→ **Extracted material**
——
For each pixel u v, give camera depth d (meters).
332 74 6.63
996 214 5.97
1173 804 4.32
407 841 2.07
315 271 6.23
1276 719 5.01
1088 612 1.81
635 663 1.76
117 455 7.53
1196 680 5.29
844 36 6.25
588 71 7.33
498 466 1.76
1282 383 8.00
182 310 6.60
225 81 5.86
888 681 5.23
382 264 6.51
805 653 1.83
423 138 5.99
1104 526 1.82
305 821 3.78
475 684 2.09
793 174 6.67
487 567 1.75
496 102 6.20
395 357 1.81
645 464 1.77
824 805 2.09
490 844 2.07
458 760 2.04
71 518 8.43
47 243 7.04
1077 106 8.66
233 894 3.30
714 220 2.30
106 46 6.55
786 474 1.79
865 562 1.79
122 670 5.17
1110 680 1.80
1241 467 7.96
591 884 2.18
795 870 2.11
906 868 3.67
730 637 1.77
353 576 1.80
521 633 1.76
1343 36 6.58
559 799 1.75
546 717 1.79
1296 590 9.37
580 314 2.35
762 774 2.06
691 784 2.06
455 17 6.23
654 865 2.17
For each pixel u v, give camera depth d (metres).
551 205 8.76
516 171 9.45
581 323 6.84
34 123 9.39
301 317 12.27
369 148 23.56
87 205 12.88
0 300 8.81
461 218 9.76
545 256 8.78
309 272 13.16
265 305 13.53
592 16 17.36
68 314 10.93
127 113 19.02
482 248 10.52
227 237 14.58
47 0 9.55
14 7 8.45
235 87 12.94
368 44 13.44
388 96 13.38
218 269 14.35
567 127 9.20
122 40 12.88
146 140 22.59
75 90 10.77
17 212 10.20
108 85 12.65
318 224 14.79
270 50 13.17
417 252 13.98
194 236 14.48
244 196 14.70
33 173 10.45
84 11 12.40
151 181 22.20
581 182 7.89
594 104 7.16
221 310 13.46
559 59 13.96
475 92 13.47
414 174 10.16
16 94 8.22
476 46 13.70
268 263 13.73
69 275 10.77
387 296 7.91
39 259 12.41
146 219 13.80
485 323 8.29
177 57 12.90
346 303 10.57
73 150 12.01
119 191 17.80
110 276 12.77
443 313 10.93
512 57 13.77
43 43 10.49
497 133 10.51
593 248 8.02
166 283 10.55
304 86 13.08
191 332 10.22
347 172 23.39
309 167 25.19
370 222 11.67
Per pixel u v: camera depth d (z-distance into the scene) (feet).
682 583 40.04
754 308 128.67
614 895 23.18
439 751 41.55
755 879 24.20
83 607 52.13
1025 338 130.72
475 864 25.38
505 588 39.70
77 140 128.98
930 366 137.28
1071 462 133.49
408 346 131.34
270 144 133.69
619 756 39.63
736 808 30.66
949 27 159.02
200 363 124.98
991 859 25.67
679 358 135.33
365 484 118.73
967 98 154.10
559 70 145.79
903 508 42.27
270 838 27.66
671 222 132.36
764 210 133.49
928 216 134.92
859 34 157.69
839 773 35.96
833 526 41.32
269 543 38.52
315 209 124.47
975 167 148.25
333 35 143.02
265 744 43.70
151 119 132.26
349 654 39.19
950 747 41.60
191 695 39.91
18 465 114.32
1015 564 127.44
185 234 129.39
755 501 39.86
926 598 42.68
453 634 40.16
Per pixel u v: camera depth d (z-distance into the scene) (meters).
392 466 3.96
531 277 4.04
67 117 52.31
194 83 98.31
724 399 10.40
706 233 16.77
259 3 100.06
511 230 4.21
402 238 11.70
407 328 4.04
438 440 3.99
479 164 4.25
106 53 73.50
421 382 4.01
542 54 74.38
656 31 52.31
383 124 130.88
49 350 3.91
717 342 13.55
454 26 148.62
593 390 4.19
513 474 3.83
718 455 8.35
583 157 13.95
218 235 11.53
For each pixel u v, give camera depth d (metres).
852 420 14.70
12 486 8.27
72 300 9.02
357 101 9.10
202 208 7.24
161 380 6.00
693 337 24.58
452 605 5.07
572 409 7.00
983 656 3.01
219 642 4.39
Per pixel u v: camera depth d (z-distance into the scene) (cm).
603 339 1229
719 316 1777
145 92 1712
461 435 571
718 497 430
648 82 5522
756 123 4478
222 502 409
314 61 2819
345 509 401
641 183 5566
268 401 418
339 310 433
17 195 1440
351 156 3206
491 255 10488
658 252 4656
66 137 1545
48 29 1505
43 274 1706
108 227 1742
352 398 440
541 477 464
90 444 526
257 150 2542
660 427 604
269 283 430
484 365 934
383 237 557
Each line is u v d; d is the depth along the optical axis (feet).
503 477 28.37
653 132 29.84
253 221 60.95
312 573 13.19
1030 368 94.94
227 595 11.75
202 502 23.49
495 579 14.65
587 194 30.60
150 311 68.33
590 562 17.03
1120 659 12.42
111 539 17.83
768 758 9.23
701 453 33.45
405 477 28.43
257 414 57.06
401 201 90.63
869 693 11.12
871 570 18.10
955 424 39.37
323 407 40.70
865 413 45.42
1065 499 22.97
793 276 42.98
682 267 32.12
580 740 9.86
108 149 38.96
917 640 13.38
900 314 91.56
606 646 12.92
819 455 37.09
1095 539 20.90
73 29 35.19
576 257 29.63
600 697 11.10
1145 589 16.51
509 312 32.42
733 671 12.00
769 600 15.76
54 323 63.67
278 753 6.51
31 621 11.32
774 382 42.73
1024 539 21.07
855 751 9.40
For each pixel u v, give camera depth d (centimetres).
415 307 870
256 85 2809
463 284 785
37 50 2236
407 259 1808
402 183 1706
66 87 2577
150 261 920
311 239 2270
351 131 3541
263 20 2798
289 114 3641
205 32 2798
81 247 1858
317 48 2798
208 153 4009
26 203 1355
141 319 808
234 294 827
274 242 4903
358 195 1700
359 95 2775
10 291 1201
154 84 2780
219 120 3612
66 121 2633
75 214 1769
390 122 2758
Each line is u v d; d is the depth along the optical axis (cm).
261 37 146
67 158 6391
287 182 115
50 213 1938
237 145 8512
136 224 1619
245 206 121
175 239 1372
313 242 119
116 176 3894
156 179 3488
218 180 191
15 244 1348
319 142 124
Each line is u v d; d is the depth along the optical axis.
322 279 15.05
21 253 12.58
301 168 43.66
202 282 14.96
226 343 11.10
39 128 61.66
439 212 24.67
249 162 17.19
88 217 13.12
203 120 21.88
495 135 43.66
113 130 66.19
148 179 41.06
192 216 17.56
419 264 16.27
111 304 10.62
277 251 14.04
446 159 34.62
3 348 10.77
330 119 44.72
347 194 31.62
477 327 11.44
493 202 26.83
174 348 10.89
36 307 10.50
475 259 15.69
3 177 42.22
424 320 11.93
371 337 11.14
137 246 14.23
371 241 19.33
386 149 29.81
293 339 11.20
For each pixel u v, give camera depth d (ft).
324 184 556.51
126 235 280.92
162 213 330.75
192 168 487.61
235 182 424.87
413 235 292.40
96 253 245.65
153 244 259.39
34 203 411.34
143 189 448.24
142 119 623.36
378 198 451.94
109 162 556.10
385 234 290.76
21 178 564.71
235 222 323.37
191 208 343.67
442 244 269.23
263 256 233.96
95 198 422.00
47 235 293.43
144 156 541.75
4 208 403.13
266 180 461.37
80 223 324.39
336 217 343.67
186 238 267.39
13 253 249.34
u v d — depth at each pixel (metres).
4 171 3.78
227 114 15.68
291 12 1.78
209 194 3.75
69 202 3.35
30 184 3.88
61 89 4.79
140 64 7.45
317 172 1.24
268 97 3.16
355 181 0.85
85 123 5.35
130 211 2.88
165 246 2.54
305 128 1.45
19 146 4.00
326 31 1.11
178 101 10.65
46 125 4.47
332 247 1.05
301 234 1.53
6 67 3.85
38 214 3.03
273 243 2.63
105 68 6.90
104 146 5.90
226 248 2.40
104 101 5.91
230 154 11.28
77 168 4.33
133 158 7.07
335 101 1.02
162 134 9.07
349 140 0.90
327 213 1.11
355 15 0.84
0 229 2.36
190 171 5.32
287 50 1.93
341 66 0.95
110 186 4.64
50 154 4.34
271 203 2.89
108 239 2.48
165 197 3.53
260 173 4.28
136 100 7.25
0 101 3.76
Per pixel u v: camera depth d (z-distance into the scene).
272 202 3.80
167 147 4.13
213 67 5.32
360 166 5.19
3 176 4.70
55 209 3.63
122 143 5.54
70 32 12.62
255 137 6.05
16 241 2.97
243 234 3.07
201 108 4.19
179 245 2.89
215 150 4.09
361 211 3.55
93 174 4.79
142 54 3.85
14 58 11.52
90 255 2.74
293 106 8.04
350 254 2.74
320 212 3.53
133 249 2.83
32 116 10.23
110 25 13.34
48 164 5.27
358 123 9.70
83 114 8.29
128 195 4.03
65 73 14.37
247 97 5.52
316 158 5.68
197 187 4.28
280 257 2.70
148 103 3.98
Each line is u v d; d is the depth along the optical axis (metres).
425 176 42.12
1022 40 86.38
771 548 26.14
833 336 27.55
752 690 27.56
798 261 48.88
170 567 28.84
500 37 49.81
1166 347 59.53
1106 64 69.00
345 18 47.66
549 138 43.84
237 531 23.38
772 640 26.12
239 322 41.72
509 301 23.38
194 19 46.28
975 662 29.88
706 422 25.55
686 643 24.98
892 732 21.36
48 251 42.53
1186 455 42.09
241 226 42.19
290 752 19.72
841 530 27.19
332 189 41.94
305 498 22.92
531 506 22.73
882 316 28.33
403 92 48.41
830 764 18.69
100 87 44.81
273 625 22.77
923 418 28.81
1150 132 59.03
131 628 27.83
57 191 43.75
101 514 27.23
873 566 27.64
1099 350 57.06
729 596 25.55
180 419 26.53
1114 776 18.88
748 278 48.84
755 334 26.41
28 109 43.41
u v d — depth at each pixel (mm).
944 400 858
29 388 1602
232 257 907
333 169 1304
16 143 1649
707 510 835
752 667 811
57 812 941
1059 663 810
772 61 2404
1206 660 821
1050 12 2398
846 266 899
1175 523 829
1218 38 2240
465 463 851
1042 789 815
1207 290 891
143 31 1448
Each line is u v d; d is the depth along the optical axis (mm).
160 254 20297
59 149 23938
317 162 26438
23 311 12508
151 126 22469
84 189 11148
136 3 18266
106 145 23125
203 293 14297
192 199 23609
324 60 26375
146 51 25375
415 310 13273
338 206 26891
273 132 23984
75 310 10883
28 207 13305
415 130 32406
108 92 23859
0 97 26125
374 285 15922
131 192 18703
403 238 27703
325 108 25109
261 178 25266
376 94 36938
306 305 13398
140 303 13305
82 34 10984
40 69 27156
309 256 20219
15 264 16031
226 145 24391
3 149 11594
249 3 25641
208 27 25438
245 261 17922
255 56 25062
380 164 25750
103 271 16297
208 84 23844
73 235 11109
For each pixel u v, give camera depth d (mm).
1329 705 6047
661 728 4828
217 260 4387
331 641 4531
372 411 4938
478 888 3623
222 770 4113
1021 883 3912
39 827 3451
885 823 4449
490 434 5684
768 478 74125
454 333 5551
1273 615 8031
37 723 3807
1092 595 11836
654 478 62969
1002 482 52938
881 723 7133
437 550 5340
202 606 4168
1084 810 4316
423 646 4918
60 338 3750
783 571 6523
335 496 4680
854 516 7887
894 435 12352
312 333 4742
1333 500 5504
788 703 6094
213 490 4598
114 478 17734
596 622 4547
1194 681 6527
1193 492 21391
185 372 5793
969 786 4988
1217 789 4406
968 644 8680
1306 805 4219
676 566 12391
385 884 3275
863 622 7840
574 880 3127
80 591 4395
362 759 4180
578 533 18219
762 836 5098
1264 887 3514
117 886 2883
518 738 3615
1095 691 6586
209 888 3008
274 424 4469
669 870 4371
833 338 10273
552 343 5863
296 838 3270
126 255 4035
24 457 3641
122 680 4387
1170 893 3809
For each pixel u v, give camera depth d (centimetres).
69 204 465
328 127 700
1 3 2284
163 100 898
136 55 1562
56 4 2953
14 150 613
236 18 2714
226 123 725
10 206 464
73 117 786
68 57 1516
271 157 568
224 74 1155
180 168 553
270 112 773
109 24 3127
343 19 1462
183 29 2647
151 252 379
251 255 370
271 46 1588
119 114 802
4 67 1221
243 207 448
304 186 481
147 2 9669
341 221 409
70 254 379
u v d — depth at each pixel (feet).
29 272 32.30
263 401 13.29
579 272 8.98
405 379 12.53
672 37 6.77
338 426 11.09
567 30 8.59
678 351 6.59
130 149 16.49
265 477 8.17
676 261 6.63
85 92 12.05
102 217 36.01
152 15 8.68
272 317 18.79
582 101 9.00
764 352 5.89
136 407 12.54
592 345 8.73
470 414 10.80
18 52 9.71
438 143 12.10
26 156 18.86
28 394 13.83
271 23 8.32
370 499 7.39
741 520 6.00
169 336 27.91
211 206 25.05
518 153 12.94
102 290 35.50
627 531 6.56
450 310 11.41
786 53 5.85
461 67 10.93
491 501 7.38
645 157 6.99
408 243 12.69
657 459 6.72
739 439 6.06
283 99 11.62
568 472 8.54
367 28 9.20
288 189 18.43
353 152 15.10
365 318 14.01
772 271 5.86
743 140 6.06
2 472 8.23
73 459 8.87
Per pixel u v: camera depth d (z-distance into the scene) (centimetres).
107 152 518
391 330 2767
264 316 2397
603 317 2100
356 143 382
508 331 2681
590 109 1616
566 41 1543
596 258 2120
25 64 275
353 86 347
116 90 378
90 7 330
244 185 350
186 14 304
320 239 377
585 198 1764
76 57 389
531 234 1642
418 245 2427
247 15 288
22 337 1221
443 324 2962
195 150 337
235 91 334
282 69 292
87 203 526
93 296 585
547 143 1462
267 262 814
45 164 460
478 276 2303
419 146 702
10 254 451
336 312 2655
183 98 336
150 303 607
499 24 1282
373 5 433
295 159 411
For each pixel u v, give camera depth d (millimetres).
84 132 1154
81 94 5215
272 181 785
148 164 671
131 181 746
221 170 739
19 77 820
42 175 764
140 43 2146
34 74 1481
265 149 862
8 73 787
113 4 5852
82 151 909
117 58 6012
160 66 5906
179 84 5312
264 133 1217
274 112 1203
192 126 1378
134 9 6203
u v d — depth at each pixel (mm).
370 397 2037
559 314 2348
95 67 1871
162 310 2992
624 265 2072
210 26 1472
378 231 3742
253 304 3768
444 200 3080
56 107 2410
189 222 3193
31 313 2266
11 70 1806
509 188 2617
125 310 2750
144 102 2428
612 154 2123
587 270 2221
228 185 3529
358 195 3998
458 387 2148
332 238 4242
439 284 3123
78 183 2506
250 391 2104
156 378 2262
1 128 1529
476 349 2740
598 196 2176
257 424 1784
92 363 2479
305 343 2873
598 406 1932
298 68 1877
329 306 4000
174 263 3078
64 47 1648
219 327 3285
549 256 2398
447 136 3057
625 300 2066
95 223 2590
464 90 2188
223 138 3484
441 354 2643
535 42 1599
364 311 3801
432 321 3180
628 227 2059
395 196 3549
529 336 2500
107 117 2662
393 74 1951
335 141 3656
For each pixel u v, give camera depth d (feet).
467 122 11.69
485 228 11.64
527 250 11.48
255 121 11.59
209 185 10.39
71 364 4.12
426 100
——
→ **Exercise goal**
From the listing above, return the lines starting at the one with "581 323 6.84" and ending at the one with "191 332 10.22", both kept, exactly as they appear and nothing more.

→ **Response**
581 323 6.84
34 123 9.39
301 317 12.27
369 148 23.56
87 205 12.88
0 300 8.81
461 218 9.76
545 256 8.78
309 272 13.16
265 305 13.53
592 16 17.36
68 314 10.93
127 113 19.02
482 248 10.52
227 237 14.58
47 0 9.55
14 7 8.45
235 87 12.94
368 44 13.44
388 96 13.38
218 269 14.35
567 127 9.20
122 40 12.88
146 140 22.59
75 90 10.77
17 212 10.20
108 85 12.65
318 224 14.79
270 50 13.17
417 252 13.98
194 236 14.48
244 196 14.70
33 173 10.45
84 11 12.40
151 181 22.20
581 182 7.89
594 104 7.16
221 310 13.46
559 59 13.96
475 92 13.47
414 174 10.16
16 94 8.22
476 46 13.70
268 263 13.73
69 275 10.77
387 296 7.91
39 259 12.41
146 219 13.80
485 323 8.29
177 57 12.90
346 303 10.57
73 150 12.01
119 191 17.80
110 276 12.77
443 313 10.93
512 57 13.77
43 43 10.49
497 133 10.51
593 248 8.02
166 283 10.55
304 86 13.08
191 332 10.22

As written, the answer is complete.